Work request: Search the entries for the word "pinky" and pull out each line that has it.

Extracted data:
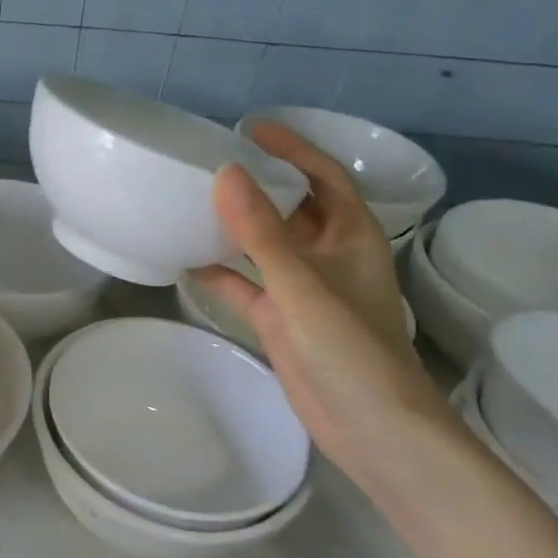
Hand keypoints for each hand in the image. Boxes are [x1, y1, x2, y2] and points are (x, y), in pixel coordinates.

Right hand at [193, 124, 456, 483]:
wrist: (372, 429)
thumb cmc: (349, 349)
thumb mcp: (301, 284)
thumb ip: (260, 231)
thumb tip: (225, 173)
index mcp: (351, 236)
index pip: (323, 176)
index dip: (292, 149)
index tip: (250, 129)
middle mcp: (329, 256)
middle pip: (293, 206)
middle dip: (260, 182)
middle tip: (211, 160)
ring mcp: (304, 290)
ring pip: (266, 245)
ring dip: (236, 226)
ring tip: (192, 201)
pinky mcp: (283, 320)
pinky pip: (247, 284)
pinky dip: (221, 272)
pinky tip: (186, 260)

Task output:
pinky mcp: (283, 320)
pinky pip: (247, 284)
pinky dip: (221, 272)
pinky tip: (186, 260)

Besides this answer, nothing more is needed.